A long time ago when I was in college, there was a guy, I’ll call him the Greek. He and I used to sleep together. There was no dating here, there was picking me up at my dorm, going to his place and getting naked. Variations on the theme would be him picking me at the dining commons, the mall, somewhere on campus. Other than that, there was nothing more to this relationship. I don’t know why, when we did talk (yes, there was talking, mostly online or if we happened to run into each other in public) we got along really well. But he was looking for Ms. Right and I was Ms. Right-for-Now. Eventually we stopped sleeping together and life continued on…
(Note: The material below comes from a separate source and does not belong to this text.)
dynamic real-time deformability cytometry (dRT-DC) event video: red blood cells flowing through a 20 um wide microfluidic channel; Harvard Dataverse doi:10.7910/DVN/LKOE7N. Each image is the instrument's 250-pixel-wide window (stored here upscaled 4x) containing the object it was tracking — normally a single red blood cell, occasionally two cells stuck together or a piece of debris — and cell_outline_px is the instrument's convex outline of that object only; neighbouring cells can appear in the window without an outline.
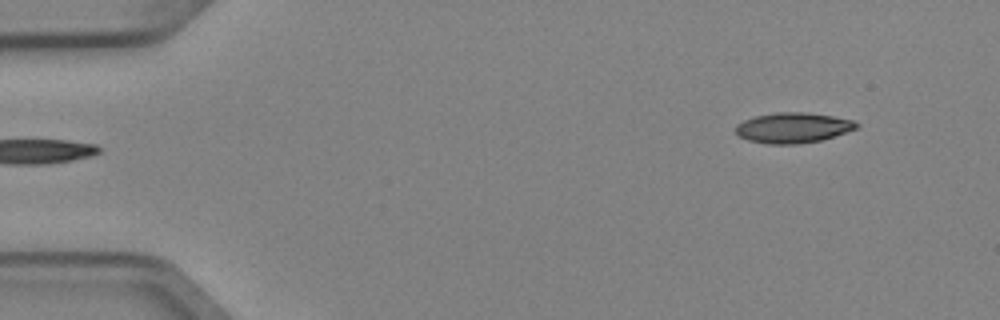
{"species": "Egyptian fruit bat (a non-hibernating species)", "species_latin": "Rousettus aegyptiacus", "temperature_condition": "cold", "stored_images_in_passage": 7, "camera_frame_rate_fps": 3000, "um_per_image_px": 0.085, "animal": {"sex": "female"}, "frame": {"image": 1, "passage_image": 1, "time_ms": 0.0, "image_size_px": [1000, 320], "cell_outline_px": [[860, 124], [856, 128], [820, 140], [796, 144], [768, 144], [748, 140], [740, 136], [736, 132], [736, 124], [744, 120], [756, 116], [776, 112], [804, 112], [832, 116], [852, 120]], "centroid_in_image_um": [67.37, 10.85], "position_along_channel_um": 17.6, "area_um2": 21.04}}
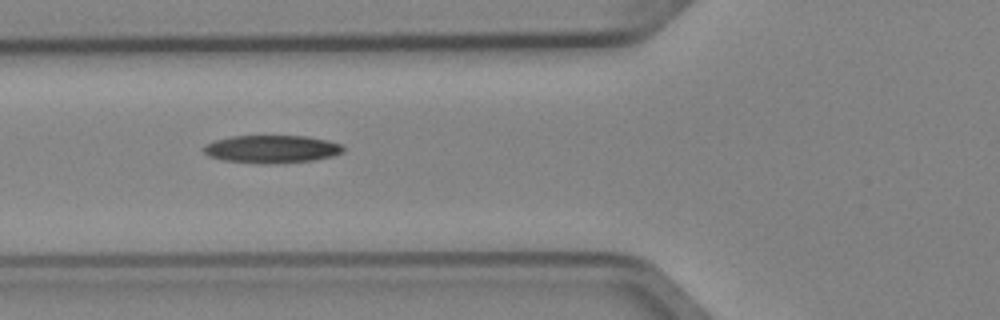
{"frame": {"image": 2, "passage_image": 5, "time_ms": 1.333, "image_size_px": [1000, 320], "cell_outline_px": [[344, 152], [332, 156], [312, 160], [272, 164], [264, 164], [224, 160], [208, 156], [204, 152], [204, 144], [216, 140], [232, 136], [308, 136], [328, 140], [340, 144], [344, 148]], "centroid_in_image_um": [23.1, 12.67], "position_along_channel_um": 102.7, "area_um2": 22.6}}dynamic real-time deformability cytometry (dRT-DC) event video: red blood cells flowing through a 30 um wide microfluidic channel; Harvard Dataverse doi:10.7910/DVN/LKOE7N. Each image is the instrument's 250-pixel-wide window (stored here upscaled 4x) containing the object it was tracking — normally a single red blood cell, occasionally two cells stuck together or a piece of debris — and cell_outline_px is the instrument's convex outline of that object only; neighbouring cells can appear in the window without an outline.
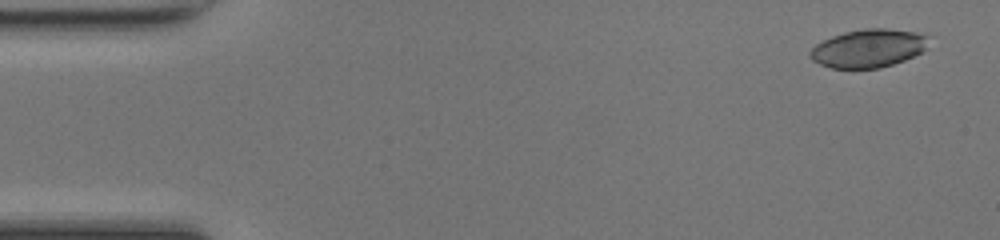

Two years later I started dating a guy, who I will call The Geek. Ok, in my past there are plenty of guys who fit this description. I guess I could call him the Bike Racing, Germaphobe, Momma’s Boy, Geek, but for these purposes and because it will sound cute later, he’s just The Geek. Can’t remember how I met him, can’t remember what attracted me, but I do remember him. There were dates and there was talking and there was pretty good sex, which if anyone met him, they wouldn’t believe, but I digress. This was a relationship, he even took me to New York City for a weekend to meet his mother and see the city he grew up in. I kind of blame him for my love of loft apartments and exposed bricks. We had a lot of fun for the time it lasted, I can’t remember why it ended exactly. I know I was in the phase in my life where if I didn’t see it lasting I would call it quits before things got to serious and he was the first guy in a long while to make it past 2 weeks.
The thing about The Geek, he was sharing an apartment with The Greek.
After the first morning I walked out of the shower to see The Greek, he realized I wasn’t just a passing fancy for The Geek. Apparently The Greek felt the need to talk to The Geek about me after I left that morning. He said to The Geek “She’s fun to play with but she’s not the type you settle down with.” When The Geek told me that I was speechless. That was coming from a guy who has panties in his bedroom displayed like trophies (mine were not there). So considering the source, I shouldn’t pay it much mind, but it stuck with me.
Why would he think that? He never gave me an honest chance. Was he jealous that The Geek had a steady girlfriend? Was he jealous that she was one of his play toys? Was it that he knew he never gave me a chance and maybe he could have a steady girlfriend? Or was it me. Maybe he was right, maybe I wasn’t the type to settle down, maybe that’s why I kept breaking up with perfectly good guys. Maybe that is why I kept dating ones who I knew weren’t going to work out. Those words have been haunting me for 20 years. Were they haunting me when I got engaged? Probably. They were probably haunting me from the moment I kissed The Prince for the second first time. And as I think about starting life over again, they are now screaming at me louder than before.